Typically, these climbing plants are tolerant of a variety of soil types; however, moist, well-drained soil is preferable to the majority.

Of course, these plants will require watering. The key to proper water management, however, is to water deeply.

Avoid watering too often as this can stress or even kill the plant. Instead, allow the soil to dry out in between watering intervals. These climbing plants should be fertilized sparingly.

Trimming in late winter or early spring is imperative and should be done in order to help keep them within their boundaries as well as to encourage ongoing health.

Not all flowering vines are alike; they consist of different types. There are both annual and perennial varieties, herbaceous and woody cultivars, and there are deciduous and evergreen species. They also climb and spread in various ways.

A vertical close up picture of bright blue morning glory flowers, contrasting with the green foliage, pictured on a sunny day.
Morning Glory

Twining varieties have flexible stems that wrap or twine around an object. They also twist and turn into the path of other plants, where they wrap around them. This type includes morning glory, wisteria, honeysuckle, jasmine, and hyacinth bean.

Clinging varieties attach to surfaces with suckers or hooks, grabbing onto objects for support and adhering quite easily to walls. Virginia creeper, firethorn, and others such as ivies are good examples of this climbing type.

Tendril species have threadlike tendrils that twist around nearby objects and include clematis, passion flower, and sweet pea.

Leaning varieties simply sprawl over objects with long stems but require tying or weaving to keep them in place. Climbing roses are the most common species that has this growing characteristic.

A close up of pink and white clematis flowers growing in a rock garden.
Clematis cultivar ‘Piilu’

Most flowering vines require some type of support in order for them to fully flourish; therefore, you should provide them with a fence, trellis, pole, wall, etc. to satisfy their basic need to climb.

Heavier varieties like grape, wisteria, trumpet, and Dutchman’s pipe require a sturdy structure, such as a pergola or iron arbor, which can withstand their weight.

A vertical picture of a Dutchman's pipe vine with its unusual flower in the shape of a pipe, contrasting with the green foliage in soft focus in the background.
Dutchman’s pipe flower (Aristolochia ringens Vahl.)

Most flowering vines, however, are quite suitable for smaller structures such as trellises, fences, and posts.

Keep in mind, however, that each vine’s climbing abilities is crucial to not only the type of support structure you provide but also for proper training.
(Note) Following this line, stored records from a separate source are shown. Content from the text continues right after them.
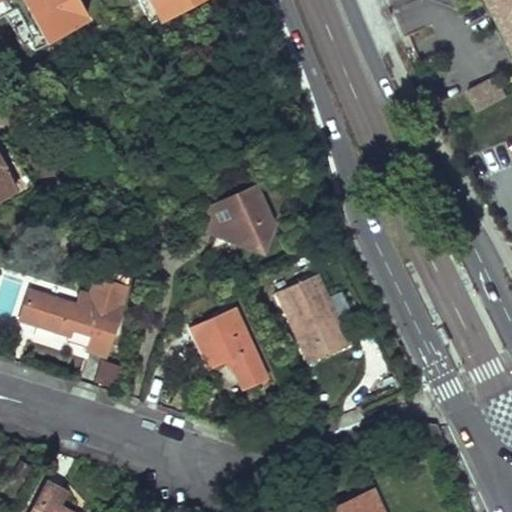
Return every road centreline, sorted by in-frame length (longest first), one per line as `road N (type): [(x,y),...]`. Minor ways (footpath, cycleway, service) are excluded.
road 1 (primary): [(282,0),(377,247),(457,406)]
road 2 (primary): [(511,329),(348,0)]
road 3 (residential): [(357,426),(308,447),(165,449)]
road 4 (residential): [(0,396),(165,449)]
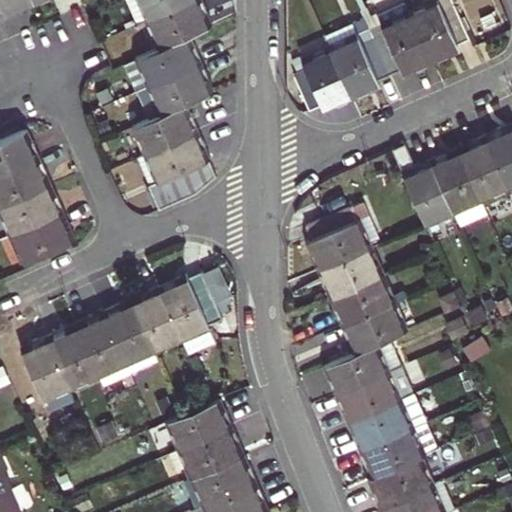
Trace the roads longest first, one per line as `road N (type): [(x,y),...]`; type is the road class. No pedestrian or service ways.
road 1 (residential): [(328,511),(268,340),(261,189)]
road 2 (residential): [(511,68),(338,145),(260,160)]
road 3 (residential): [(49,64),(128,243)]
road 4 (residential): [(260,160),(260,0)]
road 5 (residential): [(261,189),(128,243)]
road 6 (residential): [(128,243),(14,293)]
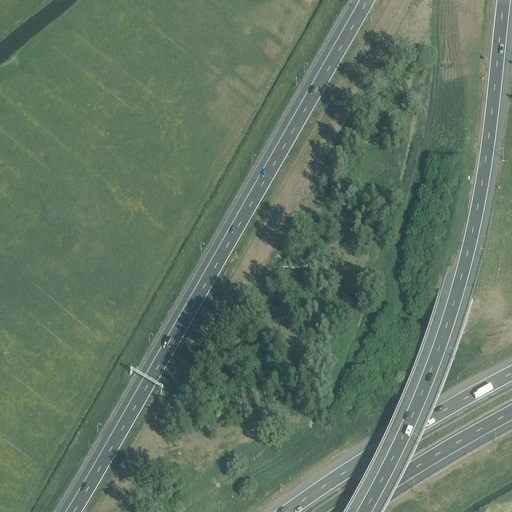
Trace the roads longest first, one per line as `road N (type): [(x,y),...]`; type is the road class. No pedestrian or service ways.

Twining or tendril climbers will enjoy wrapping around a trellis, lattice, chain-link fence, or a mesh-covered pole.

Leaning varieties will need to be secured with twine or panty hose to a suitable structure such as a trellis or post. They can also be weaved into fencing, following the direction in which you want the plant to go.

Clinging types can be tied to a post, tree, or arbor. These can also adhere to walls, buildings, stone, or brick. Try to avoid growing them on the house or other outside structure, such as a shed.

A vertical picture of flowering wisteria on a trellis overhanging a stone pathway through a summer garden.

Aggressive varieties can cause damage to siding, shingles, and brick (if already unsound). Vines can also become destructive to trees, making them top heavy and resulting in the falling or breaking of trees.

Some of the more aggressive types, such as kudzu, can even strangle trees. This type is a common pest in the South where it engulfs everything within its reach, including old parked cars.

Flowering vines can be grown in hanging baskets, draping down or trained to grow up. This works especially well for smaller gardens and is a great way to take advantage of vertical space. They can also be grown in containers.

Place them in window boxes or set them on decks, patios, and balconies. No matter what size the garden space, there are a variety of ways to use flowering vines.

However, regardless of how you use them in your garden or landscape, these climbing plants should always be carefully researched in order to choose the proper growing habits for your particular area and needs.